When she was done, Jasper went to her, putting his hands on her shoulders and pressing a kiss to her neck. He loved kissing that neck, loved breathing in the scent of her where she dabbed her perfume. ‘Are you ready?’ he asked, meeting her eyes in the mirror over the dressing table.

She reached a hand up to grip his. ‘Yes.’ She paused and sighed. ‘But I hate to leave this. Last night was beyond words. Not just the pleasure, Jasper,’ she tried to explain. He nodded. He knew what she meant. He did not think there were words for it.

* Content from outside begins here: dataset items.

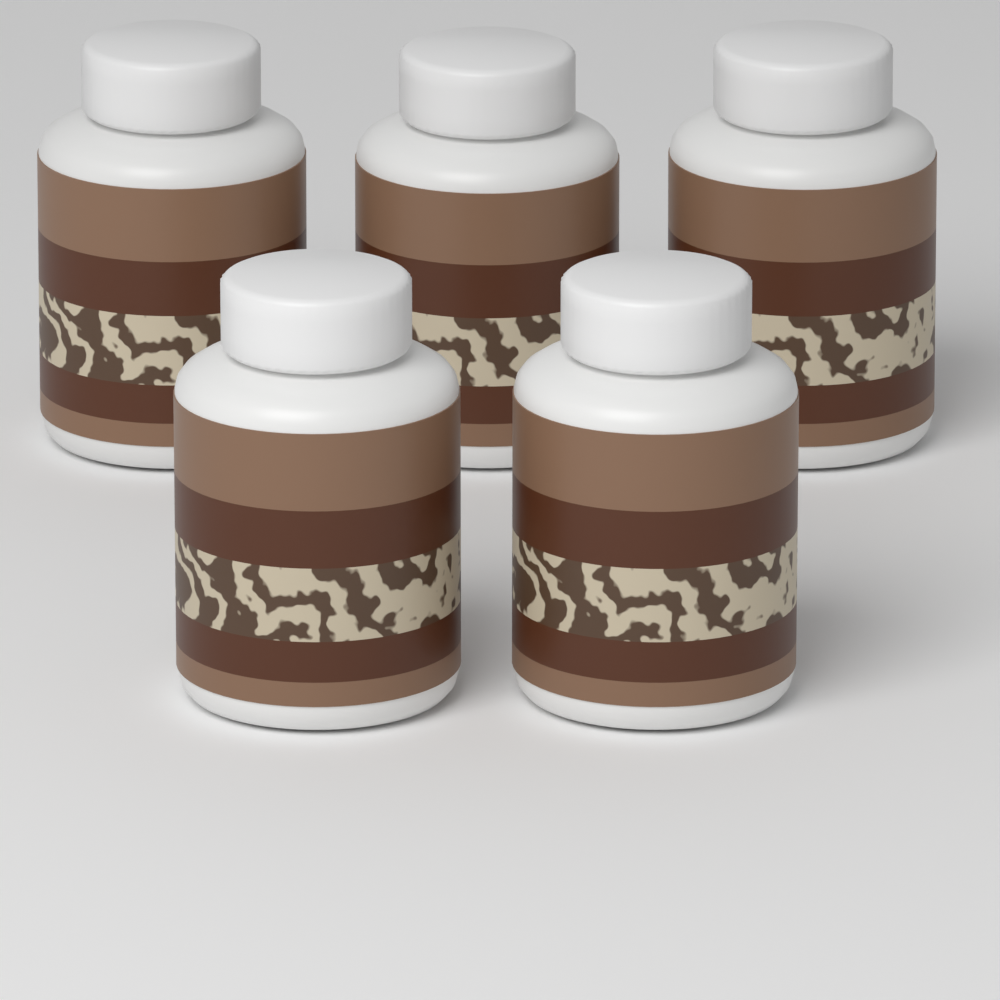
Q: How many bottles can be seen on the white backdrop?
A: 5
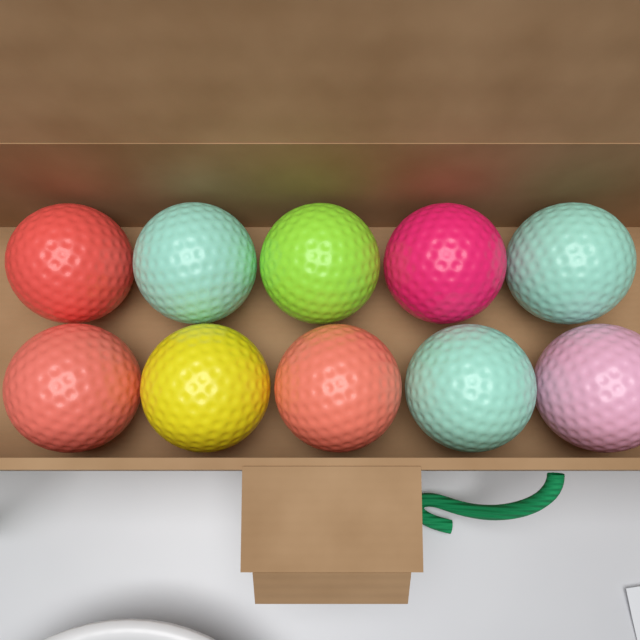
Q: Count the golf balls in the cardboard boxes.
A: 10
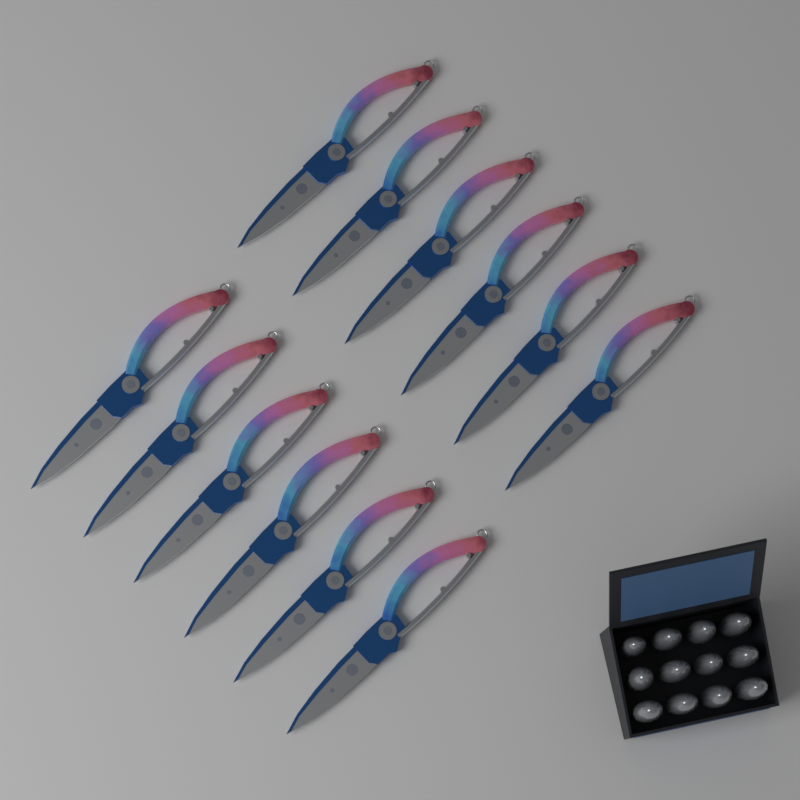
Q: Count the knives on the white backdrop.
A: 12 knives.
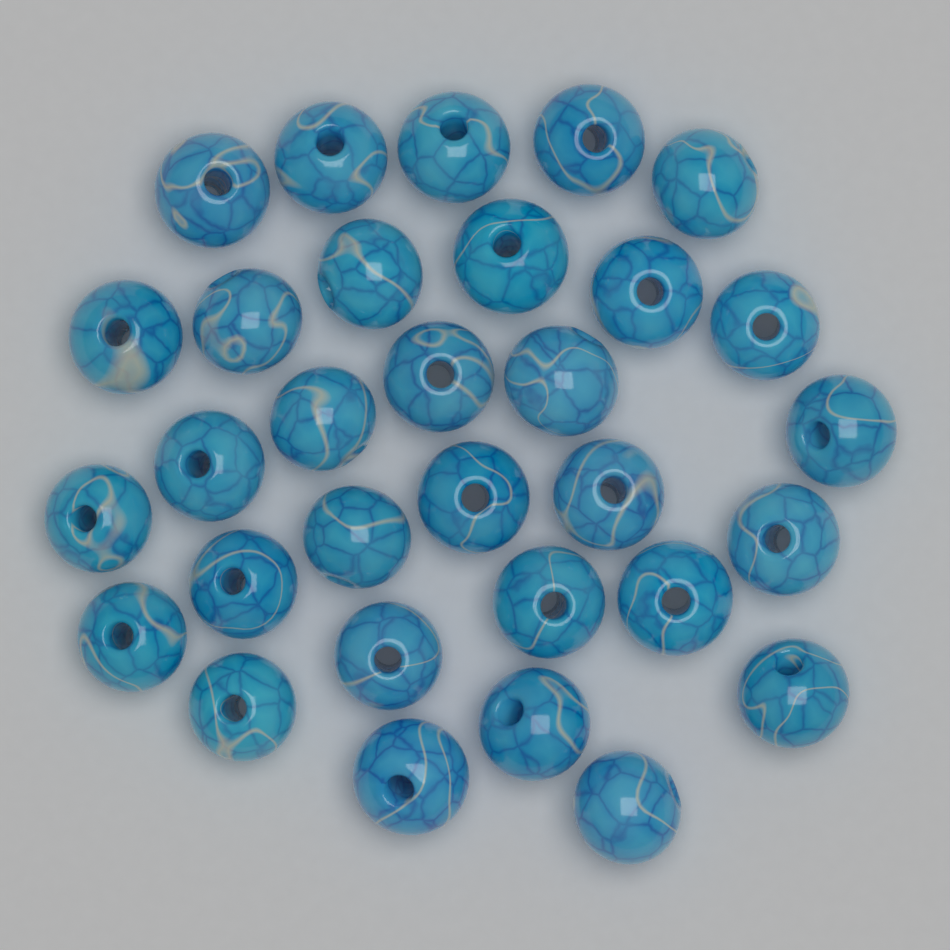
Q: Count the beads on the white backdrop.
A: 31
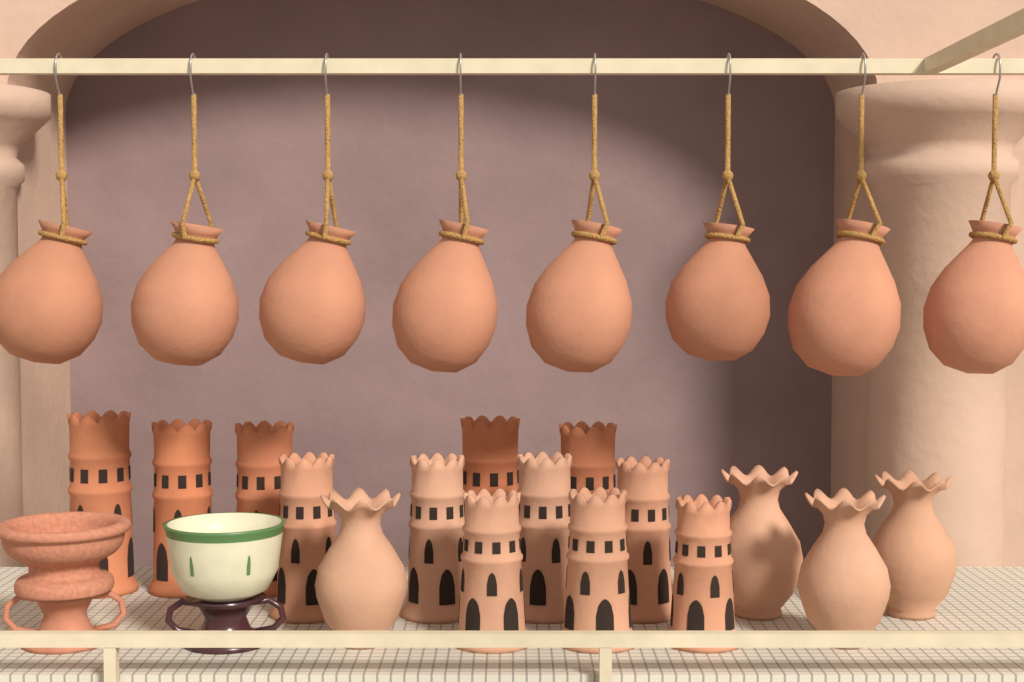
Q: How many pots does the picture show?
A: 8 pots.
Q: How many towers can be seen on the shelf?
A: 12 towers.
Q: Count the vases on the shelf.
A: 4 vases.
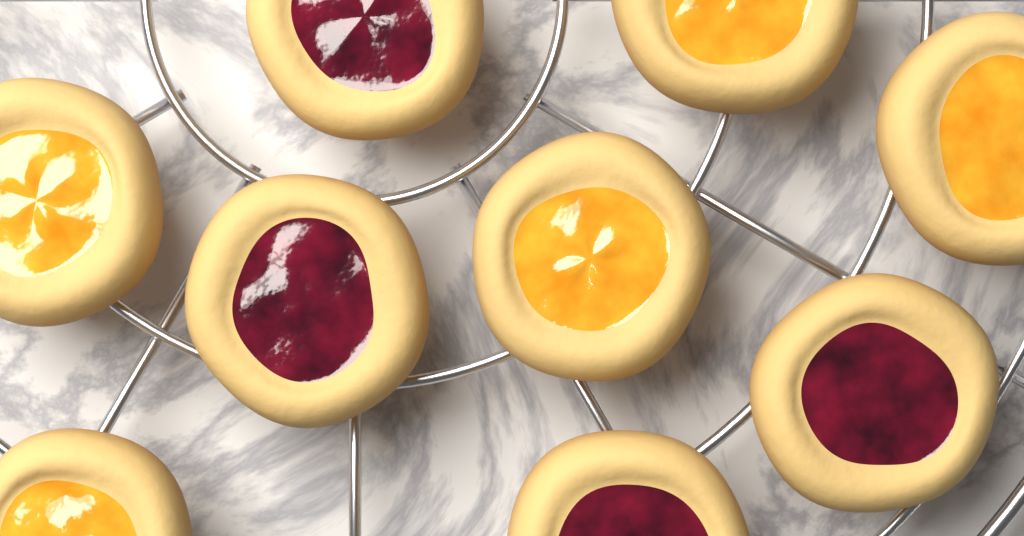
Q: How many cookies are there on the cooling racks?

‘We will come back. Our room will be here for us, waiting.’ He squeezed her hand in assurance. ‘We can have more.’ If they were careful. It would be too easy to let the practicalities of the day ruin the magic they’d created last night. With luck, the spell would hold. Magic. Luck. Spell. He laughed at himself. These were not the words of a scientist. But neither was love. He’d best tread carefully here or he’d forget himself entirely.